At TAS, we’re told not to share our college acceptances—to be considerate, to avoid comparison, and to keep things respectful. Success, we’re reminded, should be celebrated quietly. We don’t post big announcements, we don’t make celebration speeches, and we definitely don’t walk around telling everyone where we got in. At TAS, no one announces their college acceptances. Right?
Well — no. The hoodie shows up the next day, and it’s definitely not just a “random” outfit choice. 50 Instagram stories all for their “best friend” appear for a few hours and then mysteriously disappear. Someone casually says, “Congrats,” and suddenly the entire grade knows.
So why does this rule exist? Ms.

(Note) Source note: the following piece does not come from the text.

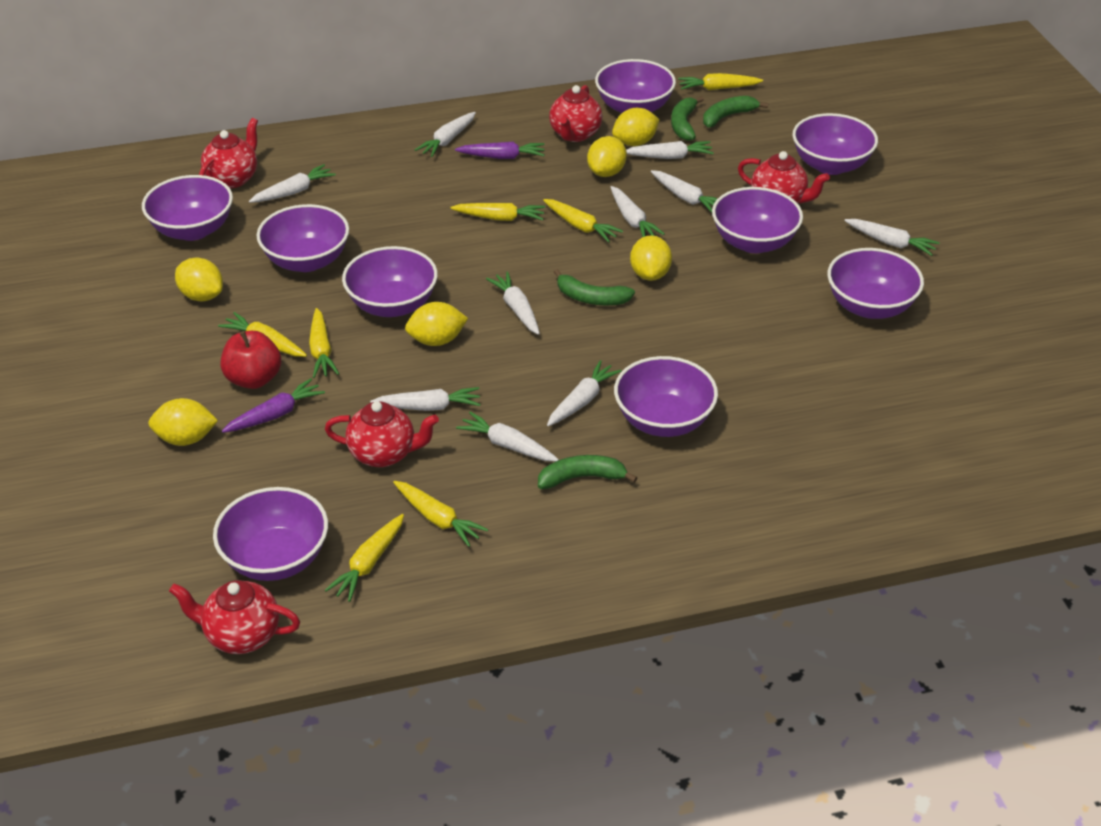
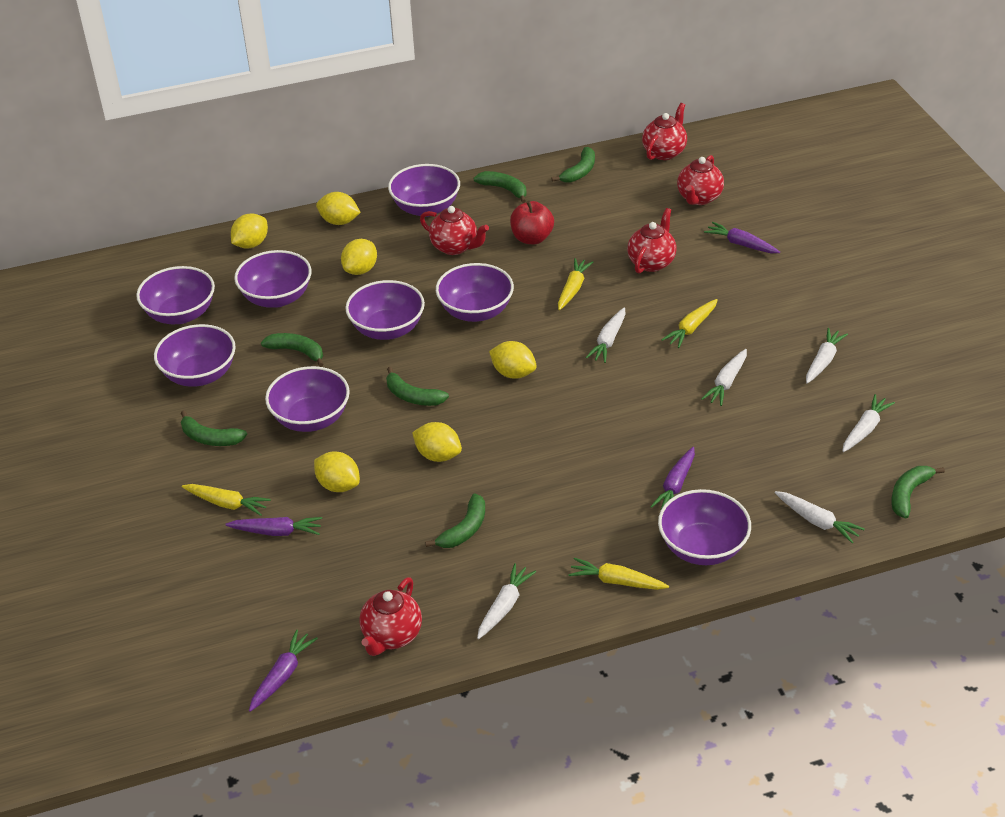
green banana: 4 -> 7
purple bowl: 9 -> 8
purple carrot: 2 -> 4
white carrot: 10 -> 6
yellow carrot: 7 -> 4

Hamre, the director of high school college counseling, explained why this rule exists: “The news of college acceptances can be very personal,” and “not everyone is receiving the same good news,” which is why students are encouraged to celebrate appropriately. She also notes that “disruptive tears or cheers in a public manner is not the best way to process this time of the year,” stressing the need to keep the school environment respectful, especially since seniors are considered role models.
To be completely honest, that perspective is understandable. Not everyone is getting the news they hoped for, and for some people, this period can be difficult. Having space to process that privately matters, and the intention of trying to keep things respectful is valid.
However, the issue isn’t the intention behind the rule but how it actually feels and plays out for the students. After years of effort — late nights, stress, and everything in between — being expected to stay quiet about where that hard work led off feels different from what these moments should actually feel like. And beyond that, after spending years with the same people and building friendships along the way, everyone is now about to go in different directions. At a moment that is both so meaningful and bittersweet, not being able to celebrate each other’s success openly feels…off.
Graduating senior Vina Hung captures this tension, explaining that “When your friend gets into a school they’ve worked so hard for, your first instinct is to be proud of them, not stay quiet. It feels strange that something so happy has to be toned down.”
Instead, what this creates is a strange, in-between culture. People don’t post, but they hint. They don’t announce, but they imply. They don’t celebrate loudly, but they don’t stay completely quiet either. And because no one says anything directly, people start trying to figure it out on their own. Rather than everyone openly celebrating everyone’s success, it turns into “Wait, where did they get in?” or “Did you hear about them?” Conversations happen in whispers, screenshots get passed around, and people piece together information through Instagram stories, hoodies, or what their friends mention. The intention behind the rule is to reduce unhealthy comparison, but in reality, it does the opposite. Instead of comparison being less direct, it becomes something people actively seek out secretly, making it more deliberate, more awkward, and ultimately more intense.
This is where the rule starts to lose its effect. As senior Brendan Hsu points out, it’s “poorly enforced,” meaning students are told not to share, but nothing really happens if they do. “It’s a rule not to share,” he explains, “but how do they actually punish those who break this rule?” The truth is—they don’t. He continues on, saying how “no one actually does anything when this rule is broken.” Because of this, students aren’t really following the rule, but just working around it, which only reinforces the same indirect in-between culture, where people are still sharing their outcomes, just in quieter and more subtle ways, causing more quiet comparison to happen.
At the end of the day, the intention behind this rule makes sense — people deserve privacy, and not everyone is celebrating the same outcome. But the way it plays out at TAS doesn’t really achieve that. Instead of figuring out how to reduce comparison, the current approach often ends up amplifying it, pushing comparison into a quiet but more awkward form where everyone still finds out anyway.
With that in mind, the solution isn’t to stop students from celebrating but should be about helping them understand how to do it. Instead of discouraging celebrations and announcements, the school could focus on teaching students how to handle both success and disappointment in a healthy and respectful way so that people can still feel happy about others’ achievements.
For example, during graduation, students who want to share where they are going could have the option to wear university caps, pins, or small decorations that represent their future schools. The school could also include an optional moment where seniors can choose to allow an announcement of their college decision when they walk across the graduation stage, while students who want to keep that information private are not pressured to participate. This way, students are able to celebrate what theyve worke for in a meaningful way, while still creating space for those who may need privacy.
Because in the end, celebration and consideration should be able to exist together.